▶ **TASK OBJECTIVE**: Where the records below show a line containing "trabalhos, provando um", start copying; end with the line containing "uma visão? Uma", and copy it too.

▶ **THE INPUT**:
________________

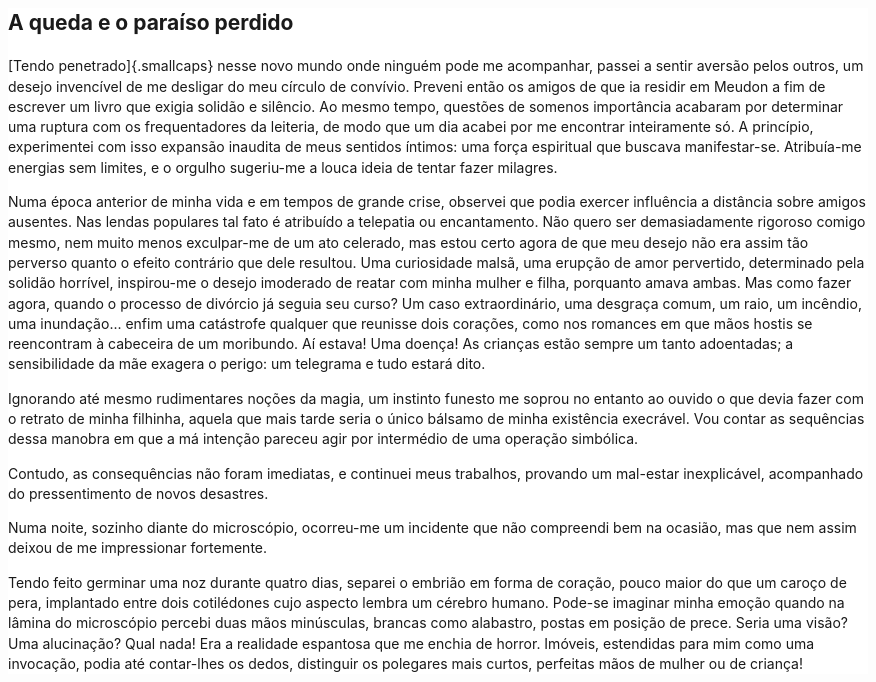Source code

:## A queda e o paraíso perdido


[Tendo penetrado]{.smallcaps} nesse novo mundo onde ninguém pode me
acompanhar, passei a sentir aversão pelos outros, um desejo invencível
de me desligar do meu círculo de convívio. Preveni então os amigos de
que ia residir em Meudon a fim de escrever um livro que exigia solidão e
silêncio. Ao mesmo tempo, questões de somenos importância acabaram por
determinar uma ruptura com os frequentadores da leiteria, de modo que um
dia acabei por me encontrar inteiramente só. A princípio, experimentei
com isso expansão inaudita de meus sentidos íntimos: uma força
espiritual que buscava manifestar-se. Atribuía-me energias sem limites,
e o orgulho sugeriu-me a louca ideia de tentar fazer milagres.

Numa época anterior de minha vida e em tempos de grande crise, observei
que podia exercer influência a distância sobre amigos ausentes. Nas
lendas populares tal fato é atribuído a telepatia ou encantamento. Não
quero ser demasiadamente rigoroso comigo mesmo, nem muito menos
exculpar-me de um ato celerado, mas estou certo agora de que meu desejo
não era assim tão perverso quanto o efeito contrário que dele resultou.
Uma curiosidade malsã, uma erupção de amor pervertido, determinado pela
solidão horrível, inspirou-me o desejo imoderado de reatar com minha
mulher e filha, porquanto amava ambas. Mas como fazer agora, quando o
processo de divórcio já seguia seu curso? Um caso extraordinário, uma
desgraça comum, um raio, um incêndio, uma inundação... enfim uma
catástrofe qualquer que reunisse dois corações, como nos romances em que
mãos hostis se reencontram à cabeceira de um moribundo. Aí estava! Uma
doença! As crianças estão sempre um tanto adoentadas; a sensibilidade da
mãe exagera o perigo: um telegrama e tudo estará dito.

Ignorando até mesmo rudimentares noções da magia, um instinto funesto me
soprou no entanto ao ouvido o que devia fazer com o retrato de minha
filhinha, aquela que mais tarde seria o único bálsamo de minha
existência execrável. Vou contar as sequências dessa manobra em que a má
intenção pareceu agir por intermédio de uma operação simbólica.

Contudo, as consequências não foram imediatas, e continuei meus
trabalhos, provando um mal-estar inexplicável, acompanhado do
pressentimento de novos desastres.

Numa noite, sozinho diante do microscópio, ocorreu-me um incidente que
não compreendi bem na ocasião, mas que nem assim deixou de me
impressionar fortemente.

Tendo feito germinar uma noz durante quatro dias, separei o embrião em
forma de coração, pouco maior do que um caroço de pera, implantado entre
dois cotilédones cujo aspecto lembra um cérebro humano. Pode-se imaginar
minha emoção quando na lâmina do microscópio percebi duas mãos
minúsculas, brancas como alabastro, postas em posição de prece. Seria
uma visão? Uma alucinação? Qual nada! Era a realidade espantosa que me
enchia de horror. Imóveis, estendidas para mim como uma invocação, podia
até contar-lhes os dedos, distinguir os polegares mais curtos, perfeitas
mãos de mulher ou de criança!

________________

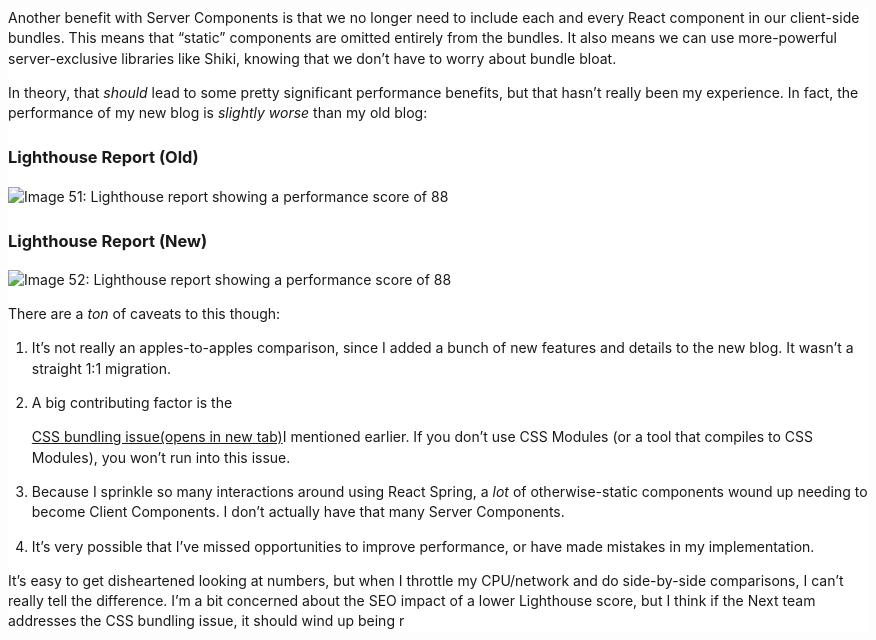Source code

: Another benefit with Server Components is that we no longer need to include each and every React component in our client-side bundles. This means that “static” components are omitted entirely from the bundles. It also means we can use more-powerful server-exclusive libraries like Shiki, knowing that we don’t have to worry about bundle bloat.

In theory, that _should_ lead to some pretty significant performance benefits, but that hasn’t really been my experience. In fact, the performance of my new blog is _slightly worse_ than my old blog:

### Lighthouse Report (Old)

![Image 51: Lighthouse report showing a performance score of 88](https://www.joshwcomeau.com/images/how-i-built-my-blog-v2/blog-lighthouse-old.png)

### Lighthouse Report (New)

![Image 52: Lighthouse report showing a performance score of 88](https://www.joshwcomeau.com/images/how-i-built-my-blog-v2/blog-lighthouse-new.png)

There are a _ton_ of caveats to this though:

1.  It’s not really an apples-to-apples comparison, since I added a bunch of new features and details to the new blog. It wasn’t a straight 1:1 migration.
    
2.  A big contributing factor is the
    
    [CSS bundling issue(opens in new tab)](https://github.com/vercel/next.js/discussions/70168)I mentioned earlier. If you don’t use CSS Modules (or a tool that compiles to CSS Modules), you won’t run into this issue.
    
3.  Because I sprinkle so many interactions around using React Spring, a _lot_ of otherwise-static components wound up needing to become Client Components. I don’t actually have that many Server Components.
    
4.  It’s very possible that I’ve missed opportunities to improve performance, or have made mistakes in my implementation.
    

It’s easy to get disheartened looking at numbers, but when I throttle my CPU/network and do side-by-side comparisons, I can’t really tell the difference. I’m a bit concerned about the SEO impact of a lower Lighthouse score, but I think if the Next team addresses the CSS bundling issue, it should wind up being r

________________

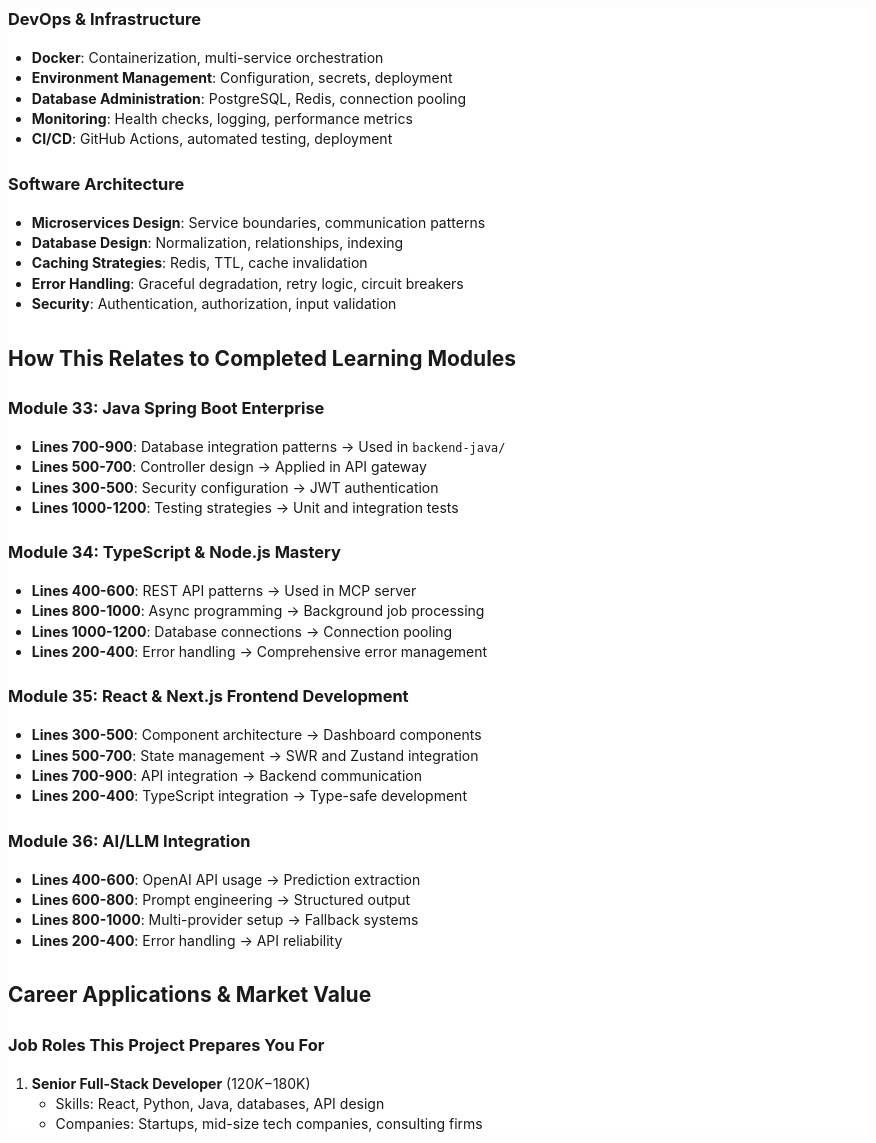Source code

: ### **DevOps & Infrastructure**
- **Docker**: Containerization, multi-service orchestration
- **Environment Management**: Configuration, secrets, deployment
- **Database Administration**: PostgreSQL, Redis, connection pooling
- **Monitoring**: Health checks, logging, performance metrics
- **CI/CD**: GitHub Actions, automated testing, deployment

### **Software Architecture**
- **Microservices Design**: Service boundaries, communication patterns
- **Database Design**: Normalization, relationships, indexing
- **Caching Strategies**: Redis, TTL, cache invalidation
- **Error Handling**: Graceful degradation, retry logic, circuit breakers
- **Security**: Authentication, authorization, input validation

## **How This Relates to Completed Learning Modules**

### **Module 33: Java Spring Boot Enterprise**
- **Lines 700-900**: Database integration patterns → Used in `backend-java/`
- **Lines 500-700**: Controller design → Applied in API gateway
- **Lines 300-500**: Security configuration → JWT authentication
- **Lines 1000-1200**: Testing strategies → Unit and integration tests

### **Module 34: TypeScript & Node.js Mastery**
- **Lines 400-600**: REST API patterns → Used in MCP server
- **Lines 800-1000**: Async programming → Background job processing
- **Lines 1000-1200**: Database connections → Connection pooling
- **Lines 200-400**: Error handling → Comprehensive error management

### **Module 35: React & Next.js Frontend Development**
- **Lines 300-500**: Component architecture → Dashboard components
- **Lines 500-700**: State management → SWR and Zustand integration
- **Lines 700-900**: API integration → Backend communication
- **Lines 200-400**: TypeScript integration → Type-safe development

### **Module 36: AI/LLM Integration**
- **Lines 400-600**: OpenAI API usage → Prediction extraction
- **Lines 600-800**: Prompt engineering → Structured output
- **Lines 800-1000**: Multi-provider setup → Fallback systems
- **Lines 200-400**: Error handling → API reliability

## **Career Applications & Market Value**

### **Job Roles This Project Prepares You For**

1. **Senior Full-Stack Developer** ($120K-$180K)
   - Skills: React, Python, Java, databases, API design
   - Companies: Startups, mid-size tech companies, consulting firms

________________

▶ **RESPONSE TO THIS EXERCISE**:
trabalhos, provando um mal-estar inexplicável, acompanhado do
pressentimento de novos desastres.

Numa noite, sozinho diante do microscópio, ocorreu-me um incidente que
não compreendi bem na ocasião, mas que nem assim deixou de me
impressionar fortemente.

Tendo feito germinar uma noz durante quatro dias, separei o embrião em
forma de coração, pouco maior do que um caroço de pera, implantado entre
dois cotilédones cujo aspecto lembra um cérebro humano. Pode-se imaginar
minha emoção quando na lâmina do microscópio percebi duas mãos
minúsculas, brancas como alabastro, postas em posição de prece. Seria
uma visão? Uma alucinação? Qual nada! Era a realidade espantosa que me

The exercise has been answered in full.